Pope Francis greets a migrant at a welcoming hub near Cesena, Italy on Oct. 1, 2017. / L’Osservatore Romano.
Vatican City, Nov 29, 2021 / 12:00 pm (CNA).
Pope Francis could reportedly help to bring up to 50 migrants to Italy as part of his trip to Cyprus and Greece this week.
Cypriot government spokesman Marios Pelekanos said that the Vatican wanted to arrange the transfer of migrants currently in Cyprus to Rome, Reuters reported on Nov. 26.
“This is a tangible expression of solidarity by the head of the Roman Catholic Church to people in need, affirming that the Vatican recognizes the problem that the Republic of Cyprus faces today because of the increased migratory flows and the need for a fair distribution among EU member states,” Pelekanos said, according to Reuters.
Pope Francis will depart for the Mediterranean island of Cyprus this Thursday for a five-day visit that will also take him to Greece. The trip is expected to highlight the plight of migrants seeking to enter Europe, mainly from the Middle East and Africa.
The last time that Pope Francis visited Greece, in 2016, he brought three Syrian refugee families from the Moria refugee camp on the island of Lesbos back with him to Rome.
Among the refugees relocated with the pope’s help was Majid Alshakarji, who escaped the Syrian civil war at the age of 15.

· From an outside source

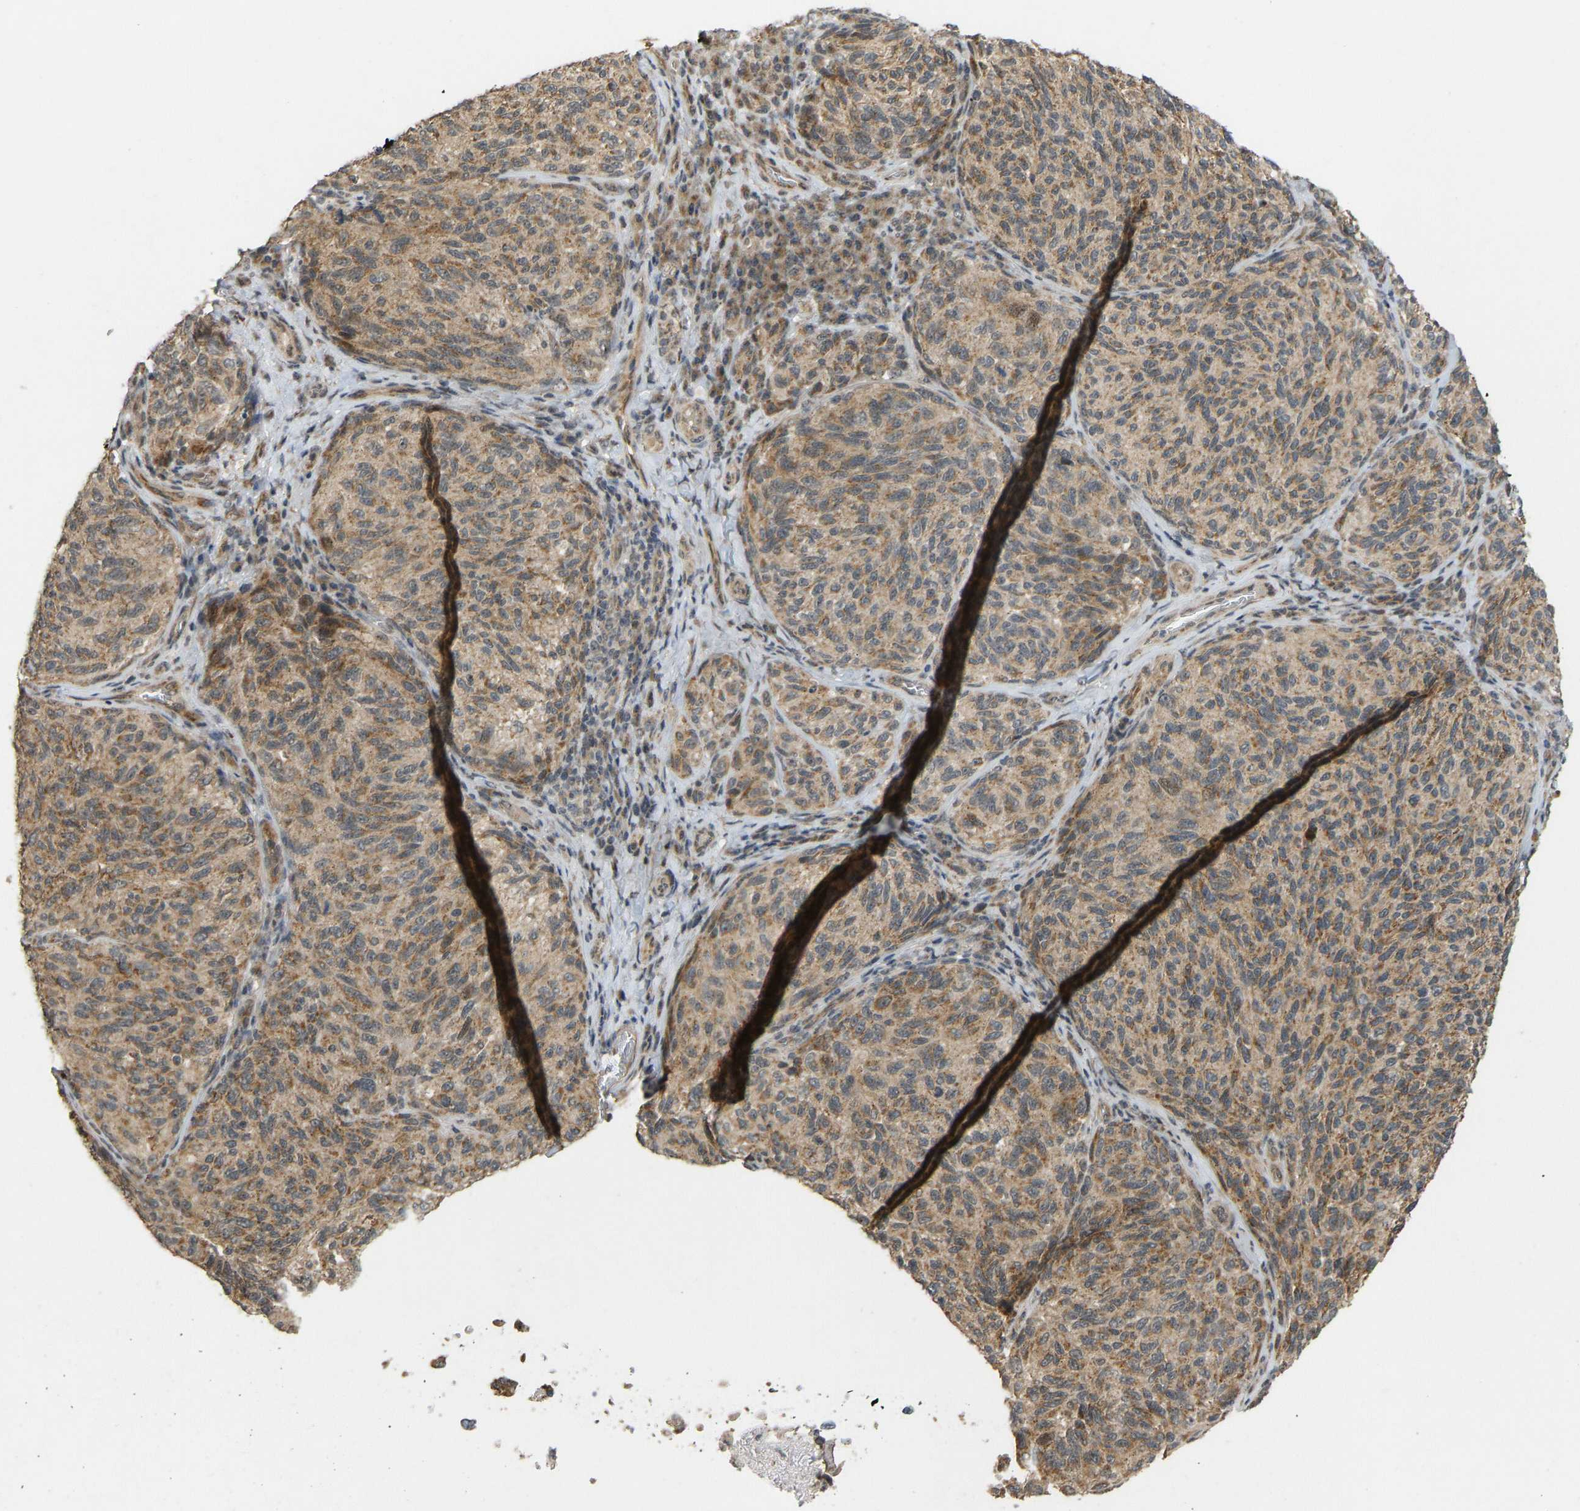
{"staining": {"intensity": "moderate", "quantity": ">75%", "location": "cytoplasmic/membranous"}, "tissue": "melanoma", "cell_type": "Tumor cells", "image_type": "cancer", "snomed": [{"axis": "morphology", "description": "Malignant melanoma, NOS"}, {"axis": "topography", "description": "Skin"}], "caption": "Immunohistochemistry (IHC) photomicrograph of human melanoma stained for a protein (brown), which shows medium levels of moderate cytoplasmic/membranous expression in approximately >75% of tumor cells.", "gene": "ACADS", "patient": {"sex": "female", "age": 73}}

Five years later, Alshakarji is now studying at a university in Rome to become a dentist and volunteers with the Catholic Community of Sant’Egidio, helping to welcome new refugees to Italy.
“We have been allowed to have a new life in a new country … It is a beautiful experience,” he told CNA in 2020.
Sant’Egidio helped to organize the arrival of 70 Syrian refugees in Rome on Nov. 29.
The refugees, who had been living in refugee camps in Lebanon, came to Italy through the humanitarian corridors promoted by the Catholic movement in coordination with the Federation of Evangelical Churches in Italy and the Italian government.
Pope Francis has repeatedly urged governments not to “lose sight of the human face of migration.”
Most recently, in a message on Nov. 29 marking the 70th anniversary of the International Organization for Migration, the pope decried the “double standard” that places economic interests over “the needs and dignity of the human person.”
“On the one hand, in the markets of upper-middle-income countries, migrant labor is in high demand and welcomed as a way to compensate for the lack of it. On the other, migrants are generally rejected and subject to resentful attitudes by many of their host communities,” he said.
“This tendency was particularly evident during the COVID-19 lockdowns, when many of the ‘essential’ workers were migrants, but they were not granted the benefits of the COVID-19 economic aid programs or even access to basic health care and immunization,” the pope added.
The pope’s message to the U.N. organization was read by Cardinal Pietro Parolin in a video message.
Pope Francis underlined that “we must never forget that these are not statistics, but real people whose lives are at stake.”
“Rooted in its centuries-long experience, the Catholic Church and its institutions will continue their mission of welcoming, protecting, promoting, and integrating people on the move,” he said.